FIGURE 4. (Top) Axial CT of patient RC showing a hypodense lesion (middle image) involving the middle part of the left precentral gyrus (white arrow) and extending deeply to dorsal head of the caudate nucleus. Note in the left image the involvement of the anterior insula (red arrow) and shrinkage of the middle and posterior insular cortex (orange arrow) and part of the inferior precentral gyrus and superior temporal gyrus. The right image shows a hyperdense rounded image which corresponds to a remnant of the arterio-venous malformation (AVM) involved the left superior frontal gyrus reaching the pre-supplementary motor area and the subcortical white matter (anterior centrum semiovale; yellow arrow). (Bottom) Drawings were made using MRIcro software (Rorden, C., 2005. www.mccauslandcenter.sc.edu/mricro/mricro/) on T1-weighted axial images. The lesion is drawn in red (left and middle images) and the AVM in brown (right image). Fissures and sulcus are indicated with white arrows. ds indicates: diagonal sulcus; cis: central insular sulcus; iprs: inferior precentral sulcus inferior; cs: central sulcus (sulcus of Rolando); and sfs: superior frontal sulcus. Terminology and abbreviations for fissures and sulci were taken from the atlas of neuroanatomy of language regions of the human brain (Petrides, 2014). R: indicates right and L: left.

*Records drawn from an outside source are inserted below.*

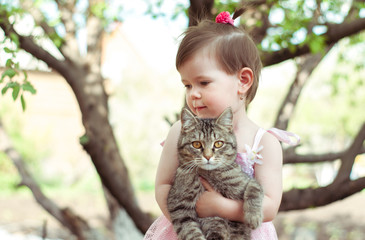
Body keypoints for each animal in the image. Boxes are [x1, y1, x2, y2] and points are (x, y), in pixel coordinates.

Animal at [166, 108, 264, 240]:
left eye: (218, 144)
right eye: (196, 144)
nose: (208, 156)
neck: (210, 174)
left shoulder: (247, 181)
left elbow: (254, 190)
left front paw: (253, 216)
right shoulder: (178, 206)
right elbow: (191, 232)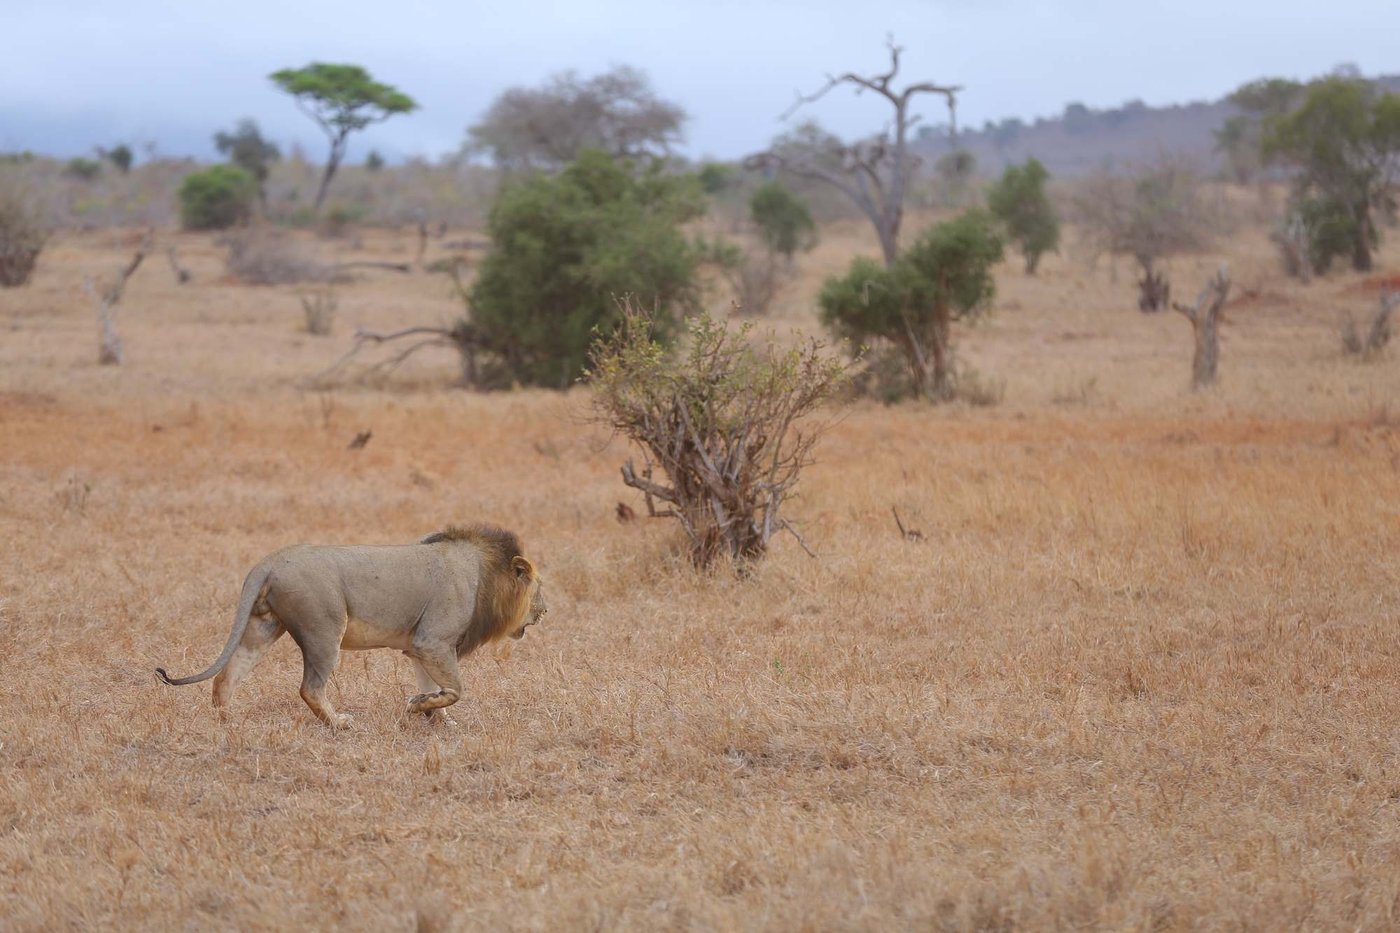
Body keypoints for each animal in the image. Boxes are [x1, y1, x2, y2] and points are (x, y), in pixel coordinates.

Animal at [155, 524, 547, 728]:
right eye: (538, 588)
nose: (546, 611)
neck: (483, 575)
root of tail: (269, 561)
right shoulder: (433, 641)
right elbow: (456, 688)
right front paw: (418, 707)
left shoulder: (421, 648)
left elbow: (437, 686)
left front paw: (436, 717)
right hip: (324, 630)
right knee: (310, 688)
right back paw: (339, 723)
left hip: (263, 627)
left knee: (228, 674)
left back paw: (227, 719)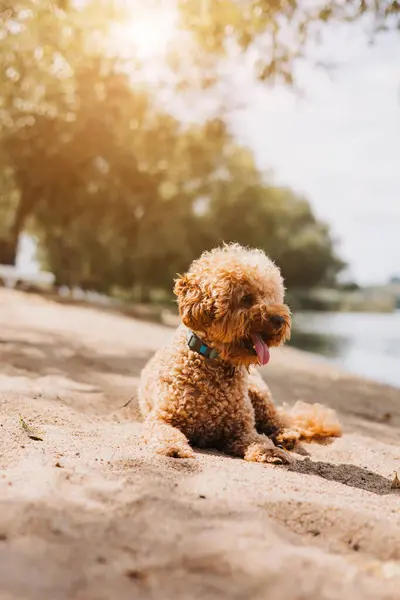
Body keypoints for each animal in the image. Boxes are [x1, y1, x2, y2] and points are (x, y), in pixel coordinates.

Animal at [138, 244, 340, 464]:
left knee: (278, 420)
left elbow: (259, 440)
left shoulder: (242, 430)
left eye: (273, 296)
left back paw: (285, 436)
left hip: (259, 393)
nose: (279, 320)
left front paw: (271, 451)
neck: (213, 361)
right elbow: (165, 432)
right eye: (245, 298)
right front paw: (173, 447)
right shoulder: (162, 417)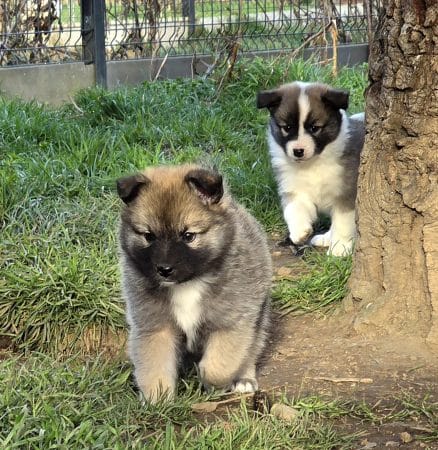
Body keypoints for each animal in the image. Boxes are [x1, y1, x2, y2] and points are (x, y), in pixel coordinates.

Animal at [118, 163, 272, 402]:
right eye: (149, 236)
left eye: (189, 236)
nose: (164, 270)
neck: (188, 284)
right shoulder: (154, 327)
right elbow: (154, 366)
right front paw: (157, 400)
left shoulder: (231, 323)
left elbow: (218, 367)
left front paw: (214, 384)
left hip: (259, 315)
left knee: (252, 347)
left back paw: (243, 378)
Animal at [258, 81, 364, 256]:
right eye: (287, 127)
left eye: (315, 128)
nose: (298, 151)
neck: (313, 163)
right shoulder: (294, 189)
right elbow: (294, 208)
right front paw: (299, 232)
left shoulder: (347, 194)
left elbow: (343, 224)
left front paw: (339, 249)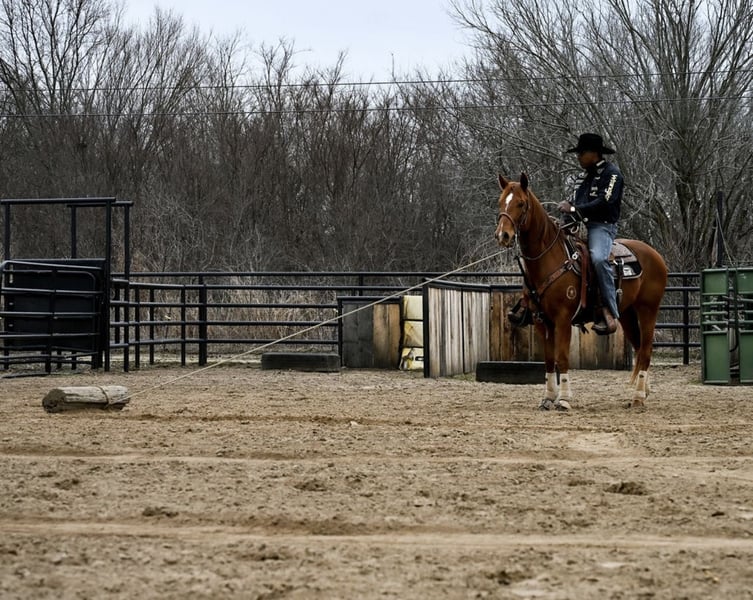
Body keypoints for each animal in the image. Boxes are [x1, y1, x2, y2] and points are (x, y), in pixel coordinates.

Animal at [494, 173, 668, 409]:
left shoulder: (563, 319)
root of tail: (655, 255)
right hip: (627, 314)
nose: (502, 235)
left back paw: (638, 397)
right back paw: (644, 391)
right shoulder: (541, 320)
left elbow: (562, 357)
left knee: (647, 350)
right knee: (640, 349)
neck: (549, 258)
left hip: (648, 310)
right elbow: (549, 359)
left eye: (521, 203)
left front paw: (564, 399)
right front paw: (548, 397)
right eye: (501, 202)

Lesion overlap in the left pericentral region showed involvement of the inferior frontal gyrus (pars triangularis and pars opercularis), Rolandic operculum, middle frontal gyrus, precentral gyrus, post-central gyrus, and dorsal insula (Figure 5). The greatest area of overlap was in the left precentral gyrus (Figure 5).

FIGURE 5

FIGURE 5. Axial slices from T₁-weighted MRI images in Montreal Neurological Institute space showing lesion overlap in three patients with loss of regional accent (A). The average lesion density shows involvement of pericentral areas which are considered key components of the large-scale network mediating speech production. The color bar below (A) indicates the number of patients contributing to the average lesion image in both groups. (B) Shows the greatest area of lesion overlap in all three patients involving the medial part of the left precentral gyrus (red). (C) Depicts the areas of lesion overlap superimposed on the Automatic Anatomical Labeling (AAL) atlas (Tzourio-Mazoyer et al., 2002). L: indicates left.